After negotiating with the college since December, Corey Oliver, the charter high school's principal, recently modified the school's lease with FKCC to allow it to move into the now vacant Public Safety Building on FKCC's campus.
The deal was approved by the FKCC board of trustees at its most recent meeting.
As of Aug. 1, KWCA will begin paying $8,500 in monthly rent to the college. The school's previous rent had been $6,200 for a much smaller space which once housed the FKCC's Human Resources Department.
"We plan on staying here until we outgrow it," Oliver said. "And we do plan on outgrowing it. We have 85 students signed up for the fall so far, but we expect we'll have 95 by the time school starts."
The second-floor space the school is inheriting contains three offices and seven large classrooms, only five of which KWCA will be using. Each room has high ceilings and huge closet space for storage.
"Before we had this space, I used to have to store textbooks at my house," Oliver said. "It's nice to be able to spread out in here."
In anticipation of a deal to move the school into the building, Oliver and his students have been feverishly working to prepare the space for learning. The Coast Guard also lent a hand, the principal said.
Oliver said not being so spread out among several decent, but dispersed, learning areas will be a welcomed relief when the new year begins in August.
"It's hard to feel like you're a family when you're from a broken home," he noted wryly.

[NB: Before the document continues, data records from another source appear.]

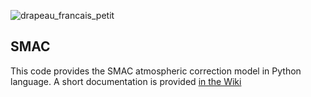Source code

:  ![drapeau_francais_petit](http://www.cesbio.ups-tlse.fr/data_all/images/logo_cesbio.png)

SMAC
----

This code provides the SMAC atmospheric correction model in Python language. 
A short documentation is provided [in the Wiki](http://tully.ups-tlse.fr/olivier/smac-python/wikis/home)
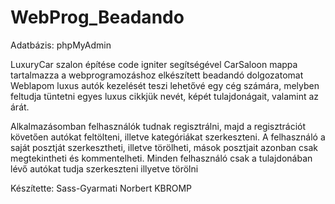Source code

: # WebProg_Beadando
Adatbázis: phpMyAdmin

LuxuryCar szalon építése code igniter segítségével
CarSaloon mappa tartalmazza a webprogramozáshoz elkészített beadandó dolgozatomat
Weblapom luxus autók kezelését teszi lehetővé egy cég számára, melyben feltudja tüntetni egyes luxus cikkjük nevét, képét
tulajdonágait, valamint az árát.

Alkalmazásomban felhasználók tudnak regisztrálni, majd a regisztrációt követően autókat feltölteni, illetve kategóriákat szerkeszteni. A felhasználó a saját posztját szerkesztheti, illetve törölheti, mások posztjait azonban csak megtekintheti és kommentelheti.
Minden felhasználó csak a tulajdonában lévő autókat tudja szerkeszteni illyetve törölni

Készítette:
Sass-Gyarmati Norbert
KBROMP
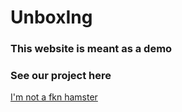 # UnboxIng


### This website is meant as a demo

### See our project here
[I'm not a fkn hamster](https://nohamster.company.site/)
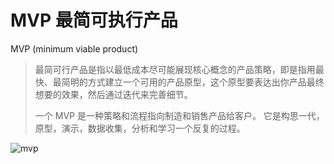 # MVP 最简可执行产品

MVP (minimum viable product)

> 最简可行产品是指以最低成本尽可能展现核心概念的产品策略，即是指用最快、最简明的方式建立一个可用的产品原型，这个原型要表达出你产品最终想要的效果，然后通过迭代来完善细节。  
>
> 一个 MVP 是一种策略和流程指向制造和销售产品给客户。 它是构思一代，原型，演示，数据收集，分析和学习一个反复的过程。

![mvp](/about-notes/media/mvp.png)
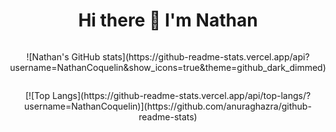 
<div style="display:flex; flex-direction:column;align-items:center;">
 <h1>Hi there 👋 I'm Nathan</h1>
<p style="text-align: center">
![Nathan's GitHub stats](https://github-readme-stats.vercel.app/api?username=NathanCoquelin&show_icons=true&theme=github_dark_dimmed)
 </p>
 <p style="text-align: center">
[![Top Langs](https://github-readme-stats.vercel.app/api/top-langs/?username=NathanCoquelin)](https://github.com/anuraghazra/github-readme-stats)
 </p>
</div>
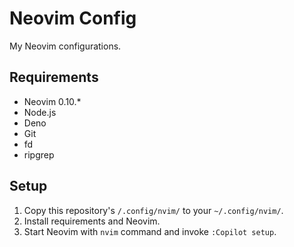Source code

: # Neovim Config

My Neovim configurations.

## Requirements

- Neovim 0.10.\*
- Node.js
- Deno
- Git
- fd
- ripgrep

## Setup

1. Copy this repository's `/.config/nvim/` to your `~/.config/nvim/`.
2. Install requirements and Neovim.
3. Start Neovim with `nvim` command and invoke `:Copilot setup`.
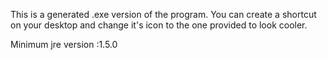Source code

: This is a generated .exe version of the program. You can create a shortcut on your desktop and change it's icon to the one provided to look cooler.

Minimum jre version :1.5.0
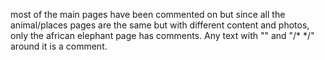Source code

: most of the main pages have been commented on but since all the animal/places pages are the same but with different content and photos, only the african elephant page has comments. Any text with "<!-- -->" and "/* */" around it is a comment.
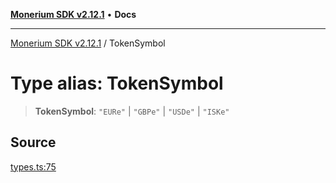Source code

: [**Monerium SDK v2.12.1**](../README.md) • **Docs**

---

[Monerium SDK v2.12.1](../README.md) / TokenSymbol

# Type alias: TokenSymbol

> **TokenSymbol**: `"EURe"` \| `"GBPe"` \| `"USDe"` \| `"ISKe"`

## Source

[types.ts:75](https://github.com/monerium/js-monorepo/blob/95da1ee68c22ee2a6c87ac928b307c8f3825242a/packages/sdk/src/types.ts#L75)
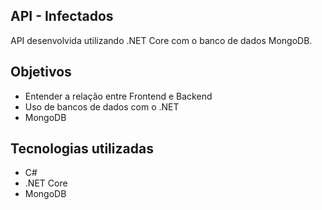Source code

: ## API - Infectados
API desenvolvida utilizando .NET Core com o banco de dados MongoDB.

## Objetivos
* Entender a relação entre Frontend e Backend
* Uso de bancos de dados com o .NET
* MongoDB

## Tecnologias utilizadas
* C#
* .NET Core
* MongoDB
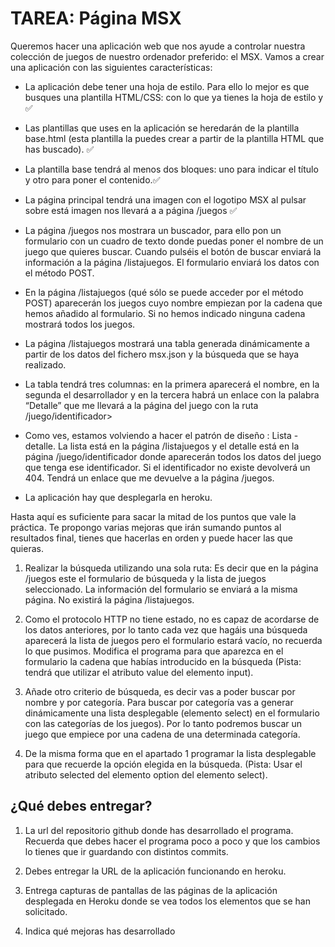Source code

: # TAREA: Página MSX

Queremos hacer una aplicación web que nos ayude a controlar nuestra colección de juegos de nuestro ordenador preferido: el MSX.
Vamos a crear una aplicación con las siguientes características:

* La aplicación debe tener una hoja de estilo. Para ello lo mejor es que busques una plantilla HTML/CSS: con lo que ya tienes la hoja de estilo y :white_check_mark:

* Las plantillas que uses en la aplicación se heredarán de la plantilla base.html (esta plantilla la puedes crear a partir de la plantilla HTML que has buscado). :white_check_mark:

* La plantilla base tendrá al menos dos bloques: uno para indicar el título y otro para poner el contenido.:white_check_mark:

* La página principal tendrá una imagen con el logotipo MSX al pulsar sobre está imagen  nos llevará a a página /juegos :white_check_mark:

* La página /juegos nos mostrara un buscador, para ello pon un formulario con un cuadro de texto donde puedas poner el nombre de un juego que quieres buscar. Cuando pulséis el botón de buscar enviará la información a la página /listajuegos. El formulario enviará los datos con el método POST.

* En la página /listajuegos (qué sólo se puede acceder por el método POST) aparecerán los juegos cuyo nombre empiezan por la cadena que hemos añadido al formulario. Si no hemos indicado ninguna cadena mostrará todos los juegos.

* La página /listajuegos mostrará una tabla generada dinámicamente a partir de los datos del fichero msx.json y la búsqueda que se haya realizado.

* La tabla tendrá tres columnas: en la primera aparecerá el nombre, en la segunda el desarrollador y en la tercera habrá un enlace con la palabra “Detalle” que me llevará a la página del juego con la ruta /juego/identificador>

* Como ves, estamos volviendo a hacer el patrón de diseño : Lista - detalle. La lista está en la página /listajuegos y el detalle está en la página /juego/identificador donde aparecerán todos los datos del juego que tenga ese identificador. Si el identificador no existe devolverá un 404. Tendrá un enlace que me devuelve a la página /juegos.

* La aplicación hay que desplegarla en heroku.

Hasta aquí es suficiente para sacar la mitad de los puntos que vale la práctica. Te propongo varias mejoras que irán sumando puntos al resultados final, tienes que hacerlas en orden y puede hacer las que quieras.

1. Realizar la búsqueda utilizando una sola ruta: Es decir que en la página /juegos este el formulario de búsqueda y la lista de juegos seleccionado. La información del formulario se enviará a la misma página. No existirá la página /listajuegos.

2. Como el protocolo HTTP no tiene estado, no es capaz de acordarse de los datos anteriores, por lo tanto cada vez que hagáis una búsqueda aparecerá la lista de juegos pero el formulario estará vacío, no recuerda lo que pusimos. Modifica el programa para que aparezca en el formulario la cadena que habías introducido en la búsqueda (Pista: tendrá que utilizar el atributo value del elemento input).

3. Añade otro criterio de búsqueda, es decir vas a poder buscar por nombre y por categoría. Para buscar por categoría vas a generar dinámicamente una lista desplegable (elemento select) en el formulario con las categorías de los juegos). Por lo tanto podremos buscar un juego que empiece por una cadena de una determinada categoría.

4. De la misma forma que en el apartado 1 programar la lista desplegable para que recuerde la opción elegida en la búsqueda. (Pista: Usar el atributo selected del elemento option del elemento select).

## ¿Qué debes entregar?

1. La url del repositorio github donde has desarrollado el programa. Recuerda que debes hacer el programa poco a poco y que los cambios lo tienes que ir guardando con distintos commits.

2. Debes entregar la URL de la aplicación funcionando en heroku.

3. Entrega capturas de pantallas de las páginas de la aplicación desplegada en Heroku donde se vea todos los elementos que se han solicitado.

4. Indica qué mejoras has desarrollado
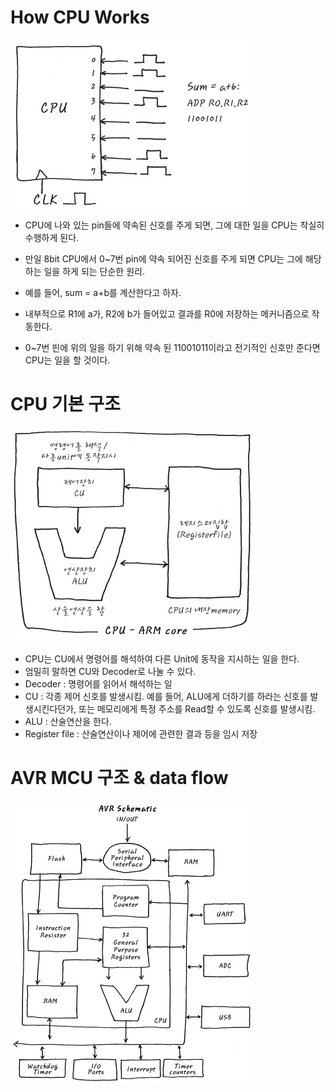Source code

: # How CPU Works
![alt text](image.png)
- CPU에 나와 있는 pin들에 약속된 신호를 주게 되면, 그에 대한 일을 CPU는 착실히 수행하게 된다. 

- 만일 8bit CPU에서 0~7번 pin에 약속 되어진 신호를 주게 되면 CPU는 그에 해당하는 일을 하게 되는 단순한 원리.

- 예를 들어, sum = a+b를 계산한다고 하자.
- 내부적으로 R1에 a가, R2에 b가 들어있고 결과를 R0에 저장하는 메커니즘으로 작동한다. 
- 0~7번 핀에 위의 일을 하기 위해 약속 된 11001011이라고 전기적인 신호만 준다면 CPU는 일을 할 것이다. 

# CPU 기본 구조
![alt text](image-1.png)
- CPU는 CU에서 명령어를 해석하여 다른 Unit에 동작을 지시하는 일을 한다. 
- 엄밀히 말하면 CU와 Decoder로 나눌 수 있다. 
- Decoder : 명령어를 읽어서 해석하는 일
- CU : 각종 제어 신호를 발생시킴. 예를 들어, ALU에게 더하기를 하라는 신호를 발생시킨다던가, 또는 메모리에게 특정 주소를 Read할 수 있도록 신호를 발생시킴. 
- ALU : 산술연산을 한다. 
- Register file : 산술연산이나 제어에 관련한 결과 등을 임시 저장

# AVR MCU 구조 & data flow
![alt text](image-2.png)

Students will, however, use the FKCC Building D as a science lab.
This year, Oliver said his school will offer more advanced placement courses. Also, teachers and administrators will call their students "young scholars," which the principal prefers.
"The biggest problem is America today is that kids lack purpose," Oliver said. "We plan to give them that. Accordingly, we're also going to be naming our classrooms after colleges, like FIU and Nova."

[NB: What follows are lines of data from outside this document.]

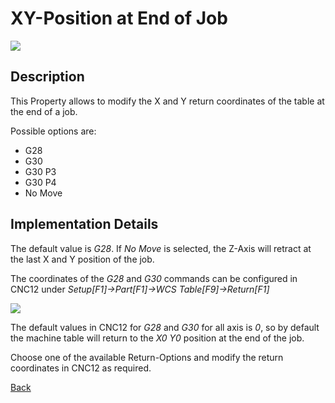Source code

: # XY-Position at End of Job

![](/images/pp013.PNG)

## Description
This Property allows to modify the X and Y return coordinates of the table at the end of a job. 

Possible options are:

* G28
* G30
* G30 P3
* G30 P4
* No Move

## Implementation Details
The default value is *G28*. If *No Move* is selected, the Z-Axis will retract at the last X and Y position of the job.

The coordinates of the *G28* and *G30* commands can be configured in CNC12 under *Setup[F1]->Part[F1]->WCS Table[F9]->Return[F1]*

![](/images/pp014.PNG)

The default values in CNC12 for *G28* and *G30* for all axis is *0*, so by default the machine table will return to the *X0 Y0* position at the end of the job.

Choose one of the available Return-Options and modify the return coordinates in CNC12 as required.


[Back](index.md)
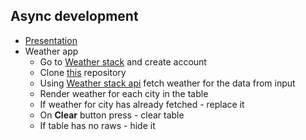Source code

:## Async development

* [Presentation](https://sulemanof.github.io/js-lectures/async-development/presentation/#/)
* Weather app
  * Go to [Weather stack](https://weatherstack.com/) and create account
  * Clone [this](https://github.com/tr3v3r/weather-app) repository
  * Using [Weather stack api](https://weatherstack.com/documentation) fetch weather for the data from input
  * Render weather for each city in the table
  * If weather for city has already fetched - replace it
  * On **Clear** button press - clear table
  * If table has no raws - hide it


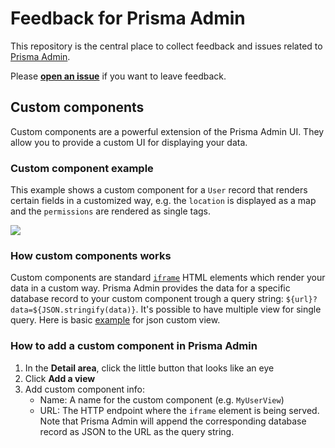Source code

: # Feedback for Prisma Admin

This repository is the central place to collect feedback and issues related to [Prisma Admin](https://www.prisma.io/admin).

Please [**open an issue**](https://github.com/prisma/prisma-admin-feedback/issues/new) if you want to leave feedback.

## Custom components

Custom components are a powerful extension of the Prisma Admin UI. They allow you to provide a custom UI for displaying your data. 

### Custom component example

This example shows a custom component for a `User` record that renders certain fields in a customized way, e.g. the `location` is displayed as a map and the `permissions` are rendered as single tags.

![](https://i.imgur.com/yZ8MosF.png)

### How custom components works

Custom components are standard [`iframe`](https://en.wikipedia.org/wiki/HTML_element#Frames) HTML elements which render your data in a custom way. Prisma Admin provides the data for a specific database record to your custom component trough a query string: `${url}?data=${JSON.stringify(data)}`. It's possible to have multiple view for single query. Here is basic [example](https://github.com/Huvik/Custom-view) for json custom view.

### How to add a custom component in Prisma Admin 

1. In the **Detail area**, click the little button that looks like an eye
1. Click **Add a view** 
1. Add custom component info:
    - Name: A name for the custom component (e.g. `MyUserView`)
    - URL:  The HTTP endpoint where the `iframe` element is being served. Note that Prisma Admin will append the corresponding database record as JSON to the URL as the query string.
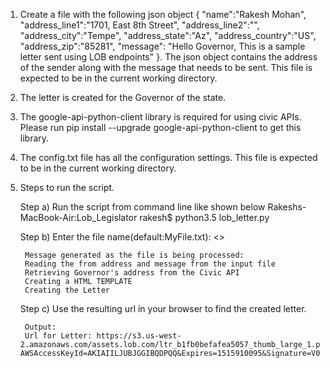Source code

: 1. Create a file with the following json object
{
    "name":"Rakesh Mohan",
    "address_line1":"1701, East 8th Street",
    "address_line2":"",
    "address_city":"Tempe",
    "address_state":"Az",
    "address_country":"US",
    "address_zip":"85281",
    "message": "Hello Governor, This is a sample letter sent using LOB endpoints"
}. The json object contains the address of the sender along with the message that needs to be sent. This file is expected to be in the current working directory.

2. The letter is created for the Governor of the state.

3. The google-api-python-client library is required for using civic APIs. Please run pip install --upgrade google-api-python-client to get this library.

4. The config.txt file has all the configuration settings. This file is expected to be in the current working directory.

5. Steps to run the script.

	Step a) Run the script from command line like shown below
			Rakeshs-MacBook-Air:Lob_Legislator rakesh$ python3.5 lob_letter.py

	Step b) Enter the file name(default:MyFile.txt): <<Give the newly created file name present in the same working directory or Just press enter to take the default file for processing>>


		Message generated as the file is being processed:
		Reading the from address and message from the input file
		Retrieving Governor's address from the Civic API
		Creating a HTML TEMPLATE
		Creating the Letter

	Step c) Use the resulting url in your browser to find the created 			letter.

		Output:
		Url for Letter: https://s3.us-west-2.amazonaws.com/assets.lob.com/ltr_b1fb0befafea5057_thumb_large_1.png?AWSAccessKeyId=AKIAIILJUBJGGIBQDPQQ&Expires=1515910095&Signature=V0vBhopIjXsn65neoYQWIxCb8RM%3D




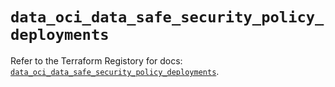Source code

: # `data_oci_data_safe_security_policy_deployments`

Refer to the Terraform Registory for docs: [`data_oci_data_safe_security_policy_deployments`](https://registry.terraform.io/providers/oracle/oci/6.18.0/docs/data-sources/data_safe_security_policy_deployments).
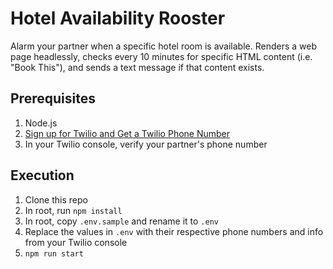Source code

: # Hotel Availability Rooster

Alarm your partner when a specific hotel room is available. Renders a web page headlessly, checks every 10 minutes for specific HTML content (i.e. "Book This"), and sends a text message if that content exists.

## Prerequisites

1. Node.js
2. [Sign up for Twilio and Get a Twilio Phone Number](https://www.twilio.com/docs/sms/quickstart/node#sign-up-for-twilio-and-get-a-twilio-phone-number)
3. In your Twilio console, verify your partner's phone number

## Execution

1. Clone this repo
2. In root, run `npm install`
3. In root, copy `.env.sample` and rename it to `.env`
4. Replace the values in `.env` with their respective phone numbers and info from your Twilio console
5. `npm run start`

The school even has a banner that will hang on the exterior of the building, above the entrance way. The Public Safety Building lettering will stay, though, as a tribute to its former function.
FKCC President Jonathan Gueverra said that he was pleased to be able to move the charter high school into its new home.

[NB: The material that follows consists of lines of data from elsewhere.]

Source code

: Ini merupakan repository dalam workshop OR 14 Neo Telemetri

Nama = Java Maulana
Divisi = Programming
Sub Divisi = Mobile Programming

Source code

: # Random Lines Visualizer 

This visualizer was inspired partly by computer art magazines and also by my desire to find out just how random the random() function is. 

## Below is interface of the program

"The lease is just one part of the overall level of collaboration that continues to develop between the college and KWCA," Gueverra said. "In the year just ended, we saw students taking dual-enrollment courses. They also volunteered alongside our employees and FKCC honor students, providing tutoring for the high school. There is a liason from the college who attends the high school board meetings, and both of the institution's leaders meeet during the year to discuss and plan for stronger working relationships."
Now the only problem the principal has is deciding what to do with the large antique diving suit -- with helmet -- that stands in the hallway.
"Who knows what we're going to do with that," Oliver said.